Exercise details →
The lines below, from the one holding "Senaste rullningen, RANTAtS, av" through the one holding "東京オリンピック関連銘柄", are to be restated word for word, with all images left out.

Material for this task →
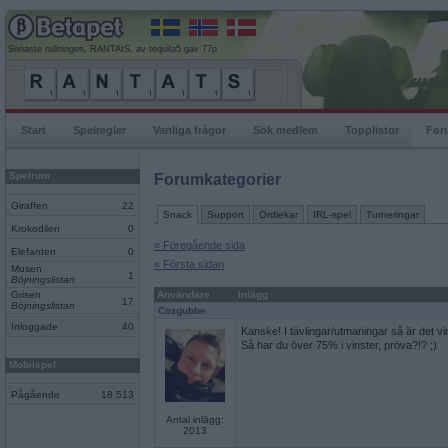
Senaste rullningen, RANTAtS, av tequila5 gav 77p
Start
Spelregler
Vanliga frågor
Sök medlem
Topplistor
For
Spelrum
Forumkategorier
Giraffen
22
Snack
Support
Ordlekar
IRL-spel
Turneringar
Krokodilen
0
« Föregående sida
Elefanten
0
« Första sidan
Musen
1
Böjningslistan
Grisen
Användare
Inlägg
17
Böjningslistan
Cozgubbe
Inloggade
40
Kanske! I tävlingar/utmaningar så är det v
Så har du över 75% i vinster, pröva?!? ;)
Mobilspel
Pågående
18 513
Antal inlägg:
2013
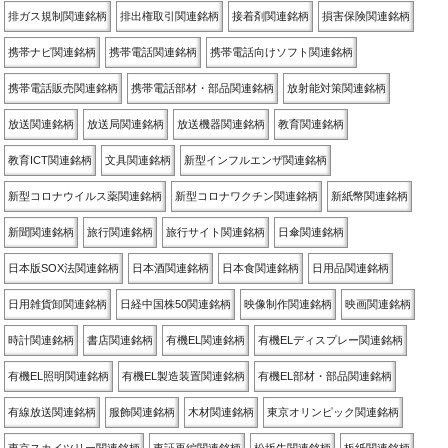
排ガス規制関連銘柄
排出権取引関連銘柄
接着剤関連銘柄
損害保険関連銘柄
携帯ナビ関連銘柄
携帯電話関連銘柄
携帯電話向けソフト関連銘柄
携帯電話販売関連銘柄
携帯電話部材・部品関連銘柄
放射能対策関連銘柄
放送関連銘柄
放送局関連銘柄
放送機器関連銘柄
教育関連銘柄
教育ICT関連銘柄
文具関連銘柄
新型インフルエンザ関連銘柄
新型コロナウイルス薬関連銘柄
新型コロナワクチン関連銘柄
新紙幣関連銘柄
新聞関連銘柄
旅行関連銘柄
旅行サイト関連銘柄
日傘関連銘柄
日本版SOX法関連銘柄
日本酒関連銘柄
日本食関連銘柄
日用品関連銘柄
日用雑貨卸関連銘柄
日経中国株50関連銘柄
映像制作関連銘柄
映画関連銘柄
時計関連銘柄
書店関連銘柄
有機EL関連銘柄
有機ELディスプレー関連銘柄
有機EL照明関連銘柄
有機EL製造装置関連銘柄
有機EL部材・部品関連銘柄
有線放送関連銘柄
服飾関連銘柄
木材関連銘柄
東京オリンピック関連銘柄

---

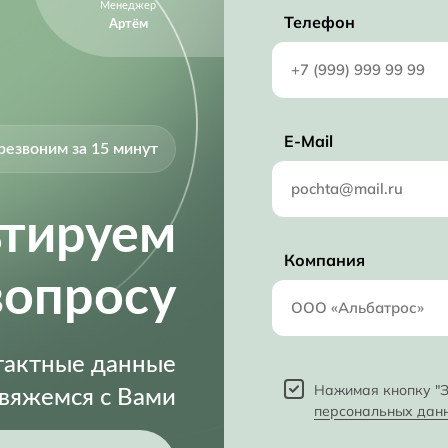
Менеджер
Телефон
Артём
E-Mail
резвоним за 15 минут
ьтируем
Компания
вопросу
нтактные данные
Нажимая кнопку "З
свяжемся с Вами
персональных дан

---

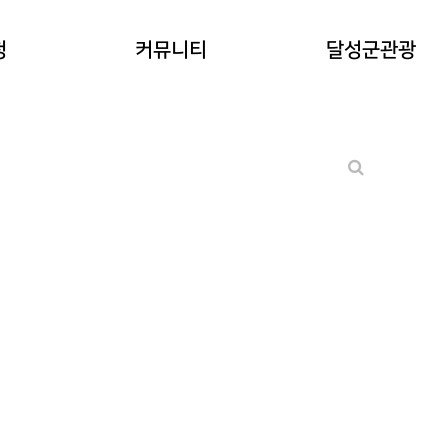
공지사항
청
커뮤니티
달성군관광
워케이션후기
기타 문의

Expected answer →
Senaste rullningen, RANTAtS, av tequila5 gav 77p
Start
Spelregler
Vanliga frågor
Sök medlem
Topplistor
For
Spelrum
Forumkategorier
Giraffen
22
Snack
Support
Ordlekar
IRL-spel
Turneringar
Krokodilen
0
« Föregående sida
Elefanten
0
« Första sidan
Musen
1
Böjningslistan
Grisen
Användare
Inlägg
17
Böjningslistan
Cozgubbe
Inloggade
40
Kanske! I tävlingar/utmaningar så är det v
Så har du över 75% i vinster, pröva?!? ;)
Mobilspel
Pågående
18 513
Antal inlägg:
2013
排ガス規制関連銘柄
排出権取引関連銘柄
接着剤関連銘柄
損害保険関連銘柄
携帯ナビ関連銘柄
携帯電話関連銘柄
携帯電話向けソフト関連銘柄
携帯電話販売関連銘柄
携帯電話部材・部品関連銘柄
放射能対策関連銘柄
放送関連銘柄
放送局関連銘柄
放送機器関連銘柄
教育関連銘柄
教育ICT関連銘柄
文具関連銘柄
新型インフルエンザ関連銘柄
新型コロナウイルス薬関連銘柄
新型コロナワクチン関連銘柄
新紙幣関連銘柄
新聞関連銘柄
旅行関連銘柄
旅行サイト関連銘柄
日傘関連銘柄
日本版SOX法関連銘柄
日本酒関連銘柄
日本食関連銘柄
日用品関連銘柄
日用雑貨卸関連銘柄
日経中国株50関連銘柄
映像制作関連銘柄
映画関連銘柄
時計関連銘柄
書店関連銘柄
有機EL関連銘柄
有機ELディスプレー関連銘柄
有機EL照明関連銘柄
有機EL製造装置関連銘柄
有機EL部材・部品関連銘柄
有線放送関連銘柄
服飾関連銘柄
木材関連銘柄
東京オリンピック関連銘柄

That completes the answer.